Our studies are mainly centered on heme proteins, particularly investigating heme-based sensors such as the oxygen sensors FixL (from Rhizobia), DevS and DosT (from M. tuberculosis), among others.
This mature class of heme proteins is dedicated to sense small gaseous molecules (e.g., CO, NO and O2), which has been found in all kingdom of nature, from humans to bacteria, exhibiting many important biological roles, such as in symbiosis for nitrogen fixation, biofilm control, chemotaxis, virulence, blood pressure control, human biological clock, among others. We prepare and isolate recombinant proteins and also make mutants to investigate their mechanism of function, exploring spectroscopic, electrochemical and chromatographic techniques.
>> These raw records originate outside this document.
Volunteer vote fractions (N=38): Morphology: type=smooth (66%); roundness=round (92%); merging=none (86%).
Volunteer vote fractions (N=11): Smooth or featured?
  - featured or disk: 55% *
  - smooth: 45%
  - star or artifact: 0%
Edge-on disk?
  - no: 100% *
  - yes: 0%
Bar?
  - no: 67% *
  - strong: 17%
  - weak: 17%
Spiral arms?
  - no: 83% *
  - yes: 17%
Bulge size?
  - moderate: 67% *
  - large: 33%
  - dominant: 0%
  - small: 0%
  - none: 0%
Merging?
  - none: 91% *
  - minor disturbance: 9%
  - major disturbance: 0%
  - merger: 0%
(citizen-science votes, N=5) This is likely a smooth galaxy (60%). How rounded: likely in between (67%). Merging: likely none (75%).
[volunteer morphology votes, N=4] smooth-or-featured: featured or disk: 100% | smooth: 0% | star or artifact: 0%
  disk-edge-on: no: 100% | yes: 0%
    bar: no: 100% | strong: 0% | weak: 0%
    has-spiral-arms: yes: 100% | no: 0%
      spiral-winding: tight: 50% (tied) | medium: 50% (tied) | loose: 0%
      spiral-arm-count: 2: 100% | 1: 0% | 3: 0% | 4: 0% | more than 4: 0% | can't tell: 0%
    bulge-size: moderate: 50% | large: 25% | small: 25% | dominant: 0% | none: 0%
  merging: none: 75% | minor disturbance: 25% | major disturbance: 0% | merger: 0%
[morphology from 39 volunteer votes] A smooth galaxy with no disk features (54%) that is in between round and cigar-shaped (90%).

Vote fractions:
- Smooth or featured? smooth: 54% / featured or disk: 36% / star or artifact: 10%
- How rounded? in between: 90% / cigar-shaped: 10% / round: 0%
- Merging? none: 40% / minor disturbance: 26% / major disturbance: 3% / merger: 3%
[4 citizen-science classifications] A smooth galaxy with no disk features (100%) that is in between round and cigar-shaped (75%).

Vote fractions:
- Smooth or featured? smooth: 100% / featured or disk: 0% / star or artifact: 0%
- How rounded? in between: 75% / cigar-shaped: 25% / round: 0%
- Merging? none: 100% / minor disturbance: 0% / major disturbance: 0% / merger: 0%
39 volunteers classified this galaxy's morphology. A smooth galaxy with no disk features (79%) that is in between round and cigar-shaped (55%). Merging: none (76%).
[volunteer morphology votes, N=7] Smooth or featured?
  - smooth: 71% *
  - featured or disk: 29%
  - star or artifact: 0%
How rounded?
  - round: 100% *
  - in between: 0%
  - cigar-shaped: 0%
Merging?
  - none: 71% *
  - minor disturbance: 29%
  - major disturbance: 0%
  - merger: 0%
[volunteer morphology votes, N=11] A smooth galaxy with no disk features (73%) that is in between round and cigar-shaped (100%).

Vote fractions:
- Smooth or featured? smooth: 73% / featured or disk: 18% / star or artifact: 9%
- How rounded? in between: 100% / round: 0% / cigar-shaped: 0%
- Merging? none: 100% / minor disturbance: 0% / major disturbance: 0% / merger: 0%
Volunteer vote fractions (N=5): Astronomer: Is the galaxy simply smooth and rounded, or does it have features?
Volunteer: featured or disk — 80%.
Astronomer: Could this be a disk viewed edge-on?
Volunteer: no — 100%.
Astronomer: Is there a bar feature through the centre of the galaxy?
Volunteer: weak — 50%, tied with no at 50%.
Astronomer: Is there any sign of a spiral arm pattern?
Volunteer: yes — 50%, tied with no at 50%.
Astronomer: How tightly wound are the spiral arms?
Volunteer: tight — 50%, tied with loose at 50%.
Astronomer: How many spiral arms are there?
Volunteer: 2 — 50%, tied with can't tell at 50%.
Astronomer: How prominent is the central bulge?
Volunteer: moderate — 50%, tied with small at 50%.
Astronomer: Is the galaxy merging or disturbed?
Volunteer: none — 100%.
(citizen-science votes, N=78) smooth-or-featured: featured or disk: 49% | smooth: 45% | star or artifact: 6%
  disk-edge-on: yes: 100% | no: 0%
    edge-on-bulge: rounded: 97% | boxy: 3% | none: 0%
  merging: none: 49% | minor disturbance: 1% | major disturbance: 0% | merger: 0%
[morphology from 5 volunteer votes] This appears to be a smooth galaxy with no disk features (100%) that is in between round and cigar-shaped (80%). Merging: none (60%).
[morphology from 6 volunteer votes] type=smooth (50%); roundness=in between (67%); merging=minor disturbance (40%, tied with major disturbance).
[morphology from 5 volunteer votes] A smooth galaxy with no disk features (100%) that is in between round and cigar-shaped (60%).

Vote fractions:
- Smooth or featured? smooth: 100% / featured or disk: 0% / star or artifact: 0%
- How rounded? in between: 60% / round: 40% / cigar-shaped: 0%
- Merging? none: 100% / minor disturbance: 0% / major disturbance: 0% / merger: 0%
FixL has been a prototype of heme-based sensor kinase proteins and much have been learned about it. One interesting correlation of midpoint eletrochemical potential of the heme with kinase activity was proposed by our lab during studies with a hybrid FixL from R. etli.
Our independent work has showed DevS from M. tuberculosis has a peculiar mechanism of signal transduction, which upon binding to oxygen the quaternary structure is mainly dimeric and tetrameric maintaining histidine kinase activity off. This changes under anaerobic conditions when octameric structures are quickly formed allowing histidine kinase to become active.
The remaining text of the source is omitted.